KPTMA Appeals to CM Gandapur Over Industrial Crisis

The Khyber Pakhtunkhwa Textile Mills Association (KPTMA) has urgently requested Chief Minister Sardar Ali Amin Khan Gandapur to intervene and resolve pressing issues that critically endanger the province’s industrial base.

In a formal letter to the Chief Minister, KPTMA voiced significant apprehension regarding the recently introduced Off-Grid (Captive Power Plants) Levy Ordinance 2025, which enforces an added charge of Rs. 791 per MMBTU on consumers utilizing captive power plants.

This unprecedented levy has driven the cost of natural gas to an unsustainable Rs. 4,291 per MMBTU, effectively contravening Article 158 of the Constitution. This article ensures preferential access to locally produced gas for provinces generating gas, such as Khyber Pakhtunkhwa.

KPTMA emphasized that this sharp cost increase is eroding the province’s last remaining advantage in industry: cost-effective energy sourced locally.

The imposition of these escalating expenses is compelling mills to cease operations, resulting in extensive job losses and discouraging prospective investments in the region.
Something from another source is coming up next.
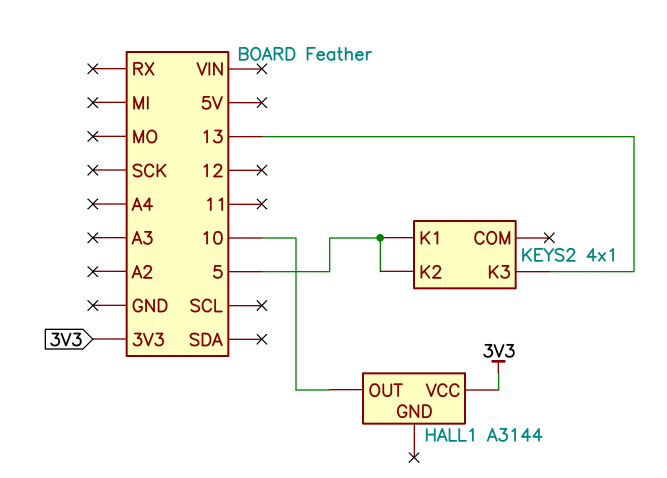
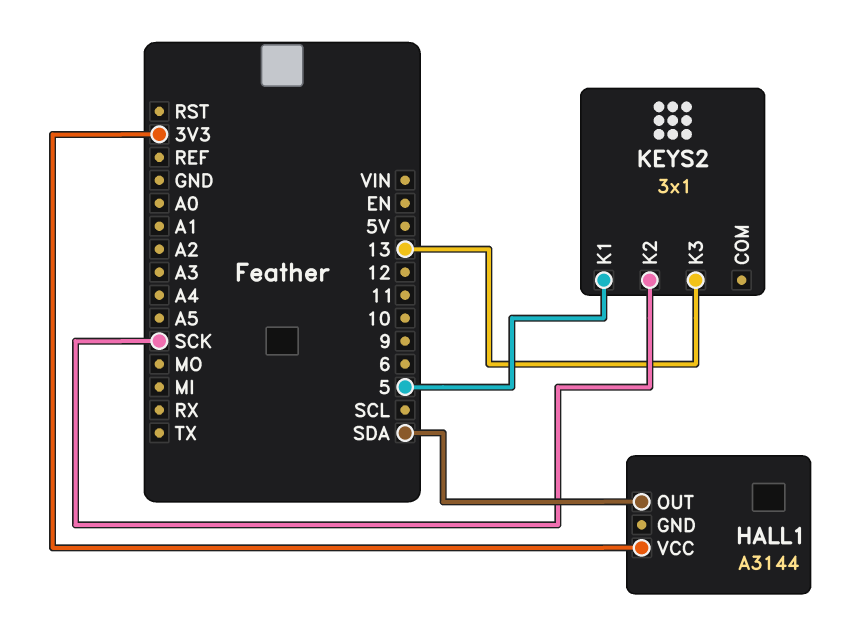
HALL1 pin OUT: 10 -> SDA
KEYS2: 4x1 -> 3x1
KEYS2 pin K2: 5 -> SCK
Furthermore, the Association expressed concerns regarding the suspension of the 148 MW power bidding process by PEDO. This suspension has left industries without access to alternative and more economical energy options, thereby intensifying the energy challenges encountered by local enterprises.

Chairman of KPTMA, Sikandar Kuli Khan Khattak, has entreated the Chief Minister to promptly convene a meeting with essential stakeholders. These include the Chief Secretary, CEO of PEDO, and Ministers for Energy and Industries, to rapidly tackle these issues and enact remedial actions.

KPTMA remains optimistic that, under the proactive leadership of Chief Minister Gandapur, swift measures will be implemented to safeguard the province’s industrial sector and secure the livelihoods of numerous workers reliant on its stability.